Game tic tac toe. Extra methods removed.

public class Field { public String[][] figures = new String[3][3]; public String getFigure(final Point point) { return figures[point.x][point.y]; } } public class Point { public int x; public int y; }

Now you need to make a check for matches on verticals, horizontals and diagonals. Letting go of all the subtleties regarding whose course, how many pieces on the field, and so on.

 public class A { public String getWinner(final Field field) { Point point1 = new Point(); point1.x = 0; point1.y = 0; Point point2 = new Point(); point1.x = 0; point1.y = 1; Point point3 = new Point(); point1.x = 0; point1.y = 2; if (field.getFigure(point1) != null && field.getFigure(point2) != null && field.getFigure(point3) != null && field.getFigure(point1).equals(field.getFigure(point2)) && field.getFigure(point2).equals(field.getFigure(point3))) { return field.getFigure(point1); } return "no winners"; } }
  1. I understand what needs to be done through the cycle, but I don’t quite understand how. I can stupidly "lick", but I want to understand.
  2. If we have a fixed number of cells, is it possible to implement this through SWITCH?
  3. If I fill all 9 cells of the array String, am "X" or "O", I still get an exception that I can not understand - Exception in thread "main" java.lang.NoSuchMethodException:
    XOgame.model.A.main ([Ljava.lang.String;) at java.lang.Class.getMethod (Class.java:1786) at com.intellij.rt.execution.application.AppMain.main (AppMain.java: 125)
  4. I study a similar subject Java. Arrays We need a method that checks the winner in tic-tac-toe
  • Is there no constructor in the class Point (int, int) ? - vp_arth
  • No, in the Point class there are only two fields, x and y. - RattenGW
  • And in vain, add a constructor and 3 lines will turn into one. In addition, errors will automatically go away when you initialize the first point three times. - vp_arth

1 answer 1

Let us consider the general case when the field is large and the one who can build the first n rows in one row wins.

Let F be the set of all figures of a given type on the board.

  1. For each f from F, we can define a set of neighboring Nf figures of the same type.

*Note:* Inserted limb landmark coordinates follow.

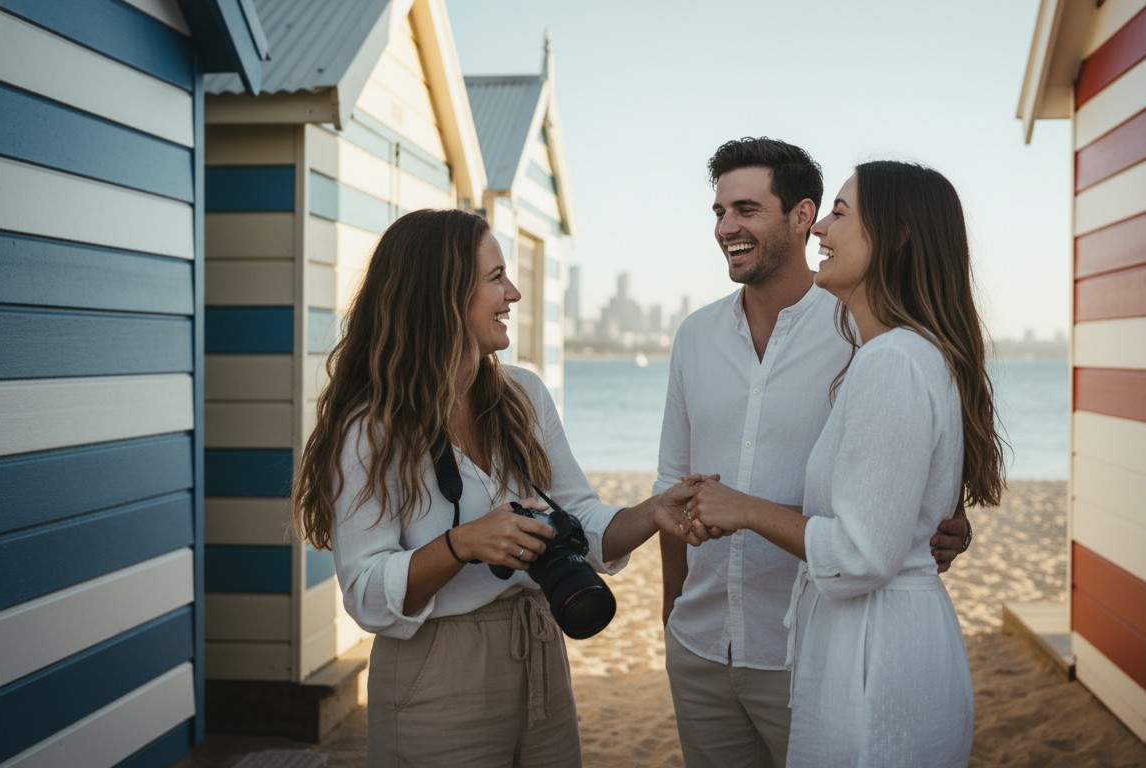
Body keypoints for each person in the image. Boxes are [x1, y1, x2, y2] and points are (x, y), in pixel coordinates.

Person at [291, 208, 693, 767]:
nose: (515, 292)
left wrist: (654, 512)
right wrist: (464, 544)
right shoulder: (373, 427)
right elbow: (364, 591)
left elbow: (581, 521)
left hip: (541, 659)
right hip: (435, 672)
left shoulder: (523, 395)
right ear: (441, 294)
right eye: (496, 277)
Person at [655, 139, 972, 768]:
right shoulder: (694, 336)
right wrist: (671, 618)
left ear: (800, 216)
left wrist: (942, 521)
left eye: (745, 209)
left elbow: (882, 520)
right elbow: (674, 488)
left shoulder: (866, 339)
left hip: (809, 647)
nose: (726, 228)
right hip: (702, 645)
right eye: (718, 212)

  2. For each adjacent figure from Nf, we can determine its location relative to the source (N, NE, E, SE, S, SW, W, NW).

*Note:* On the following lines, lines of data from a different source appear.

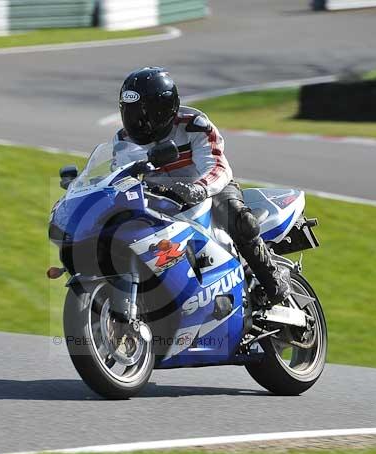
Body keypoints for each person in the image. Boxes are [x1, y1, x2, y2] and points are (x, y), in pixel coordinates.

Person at [113, 66, 291, 306]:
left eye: (145, 113)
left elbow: (217, 167)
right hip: (158, 201)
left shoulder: (194, 125)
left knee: (239, 218)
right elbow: (119, 177)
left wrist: (200, 188)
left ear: (165, 109)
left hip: (208, 191)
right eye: (131, 113)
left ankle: (273, 280)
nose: (138, 122)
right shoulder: (122, 140)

  3. Then, for each adjacent figure, we can check in a loop to the size of the winning sequence whether it is possible to take another step in the same direction.

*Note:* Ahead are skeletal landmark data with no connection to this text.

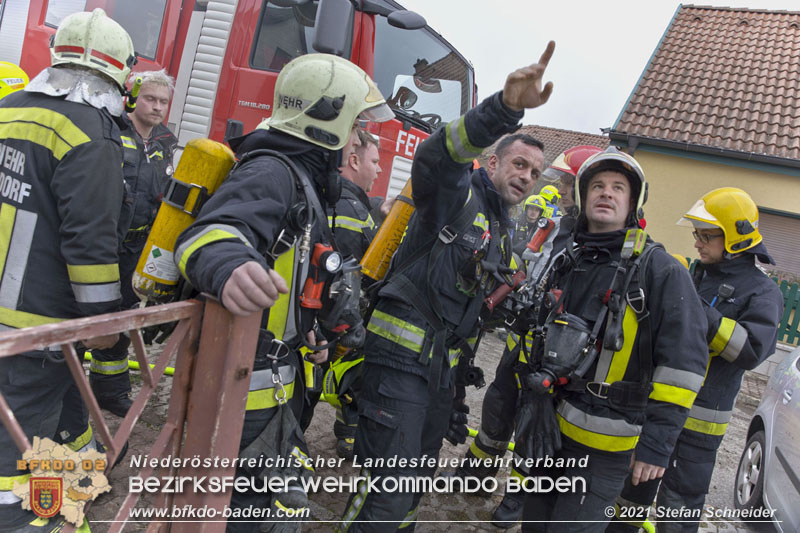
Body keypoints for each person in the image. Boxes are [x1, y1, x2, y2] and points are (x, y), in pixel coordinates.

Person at [339, 41, 555, 532]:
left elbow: (468, 318)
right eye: (519, 164)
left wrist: (456, 394)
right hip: (396, 369)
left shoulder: (503, 234)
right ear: (493, 163)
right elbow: (439, 154)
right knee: (387, 495)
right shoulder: (453, 195)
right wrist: (504, 109)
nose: (525, 177)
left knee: (413, 489)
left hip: (436, 377)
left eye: (535, 173)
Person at [174, 53, 392, 532]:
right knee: (238, 516)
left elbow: (293, 271)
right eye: (355, 124)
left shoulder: (302, 179)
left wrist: (308, 329)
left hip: (271, 381)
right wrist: (229, 266)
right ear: (329, 123)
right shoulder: (273, 171)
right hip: (244, 391)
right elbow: (207, 236)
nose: (358, 136)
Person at [514, 147, 709, 532]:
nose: (607, 193)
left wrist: (656, 446)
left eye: (619, 187)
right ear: (584, 197)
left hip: (605, 448)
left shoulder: (660, 270)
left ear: (633, 202)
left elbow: (683, 366)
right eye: (598, 186)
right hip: (550, 428)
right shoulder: (568, 259)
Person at [0, 9, 134, 531]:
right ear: (119, 71)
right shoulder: (91, 134)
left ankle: (66, 496)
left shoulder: (7, 110)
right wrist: (102, 325)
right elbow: (90, 241)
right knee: (20, 450)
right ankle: (30, 518)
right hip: (36, 326)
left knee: (65, 420)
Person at [608, 187, 782, 533]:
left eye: (706, 236)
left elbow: (749, 351)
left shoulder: (764, 292)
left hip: (700, 427)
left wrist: (695, 310)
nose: (698, 243)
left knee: (680, 505)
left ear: (735, 239)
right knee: (632, 492)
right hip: (661, 410)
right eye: (696, 234)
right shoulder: (698, 274)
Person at [456, 145, 603, 529]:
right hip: (520, 340)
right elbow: (524, 265)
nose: (564, 191)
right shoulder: (555, 228)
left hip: (553, 357)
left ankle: (516, 500)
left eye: (569, 184)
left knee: (531, 424)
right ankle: (477, 472)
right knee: (497, 406)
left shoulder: (595, 243)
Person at [87, 69, 178, 417]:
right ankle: (67, 385)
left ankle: (109, 390)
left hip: (139, 248)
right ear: (133, 99)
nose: (156, 107)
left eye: (163, 102)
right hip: (104, 245)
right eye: (150, 99)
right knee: (90, 314)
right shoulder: (111, 131)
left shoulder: (167, 140)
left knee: (124, 317)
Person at [325, 128, 381, 459]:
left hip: (330, 318)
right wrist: (350, 325)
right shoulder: (349, 209)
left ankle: (347, 431)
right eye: (375, 161)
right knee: (333, 376)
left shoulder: (352, 203)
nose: (379, 169)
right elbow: (344, 276)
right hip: (337, 320)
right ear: (355, 159)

At first glance, there are three cycles in different methods: enumeration of figures of a given type, enumeration of neighboring figures of a given type, enumeration of steps in a given direction.

You can optimize (if necessary, in the case of a large board) an algorithm for selecting adjacent figures, initially creating a graph in memory. You can also think of something about reducing the original set, throwing out obviously inappropriate positions from it. For example, if a connected component of a graph contains fewer elements than it should be in a winning sequence, it can be not checked. In addition, you can make calculations on each turn, processing only the changed connected component.

I hope this will help you to compile a code in which the business logic of the game is explicit and readable.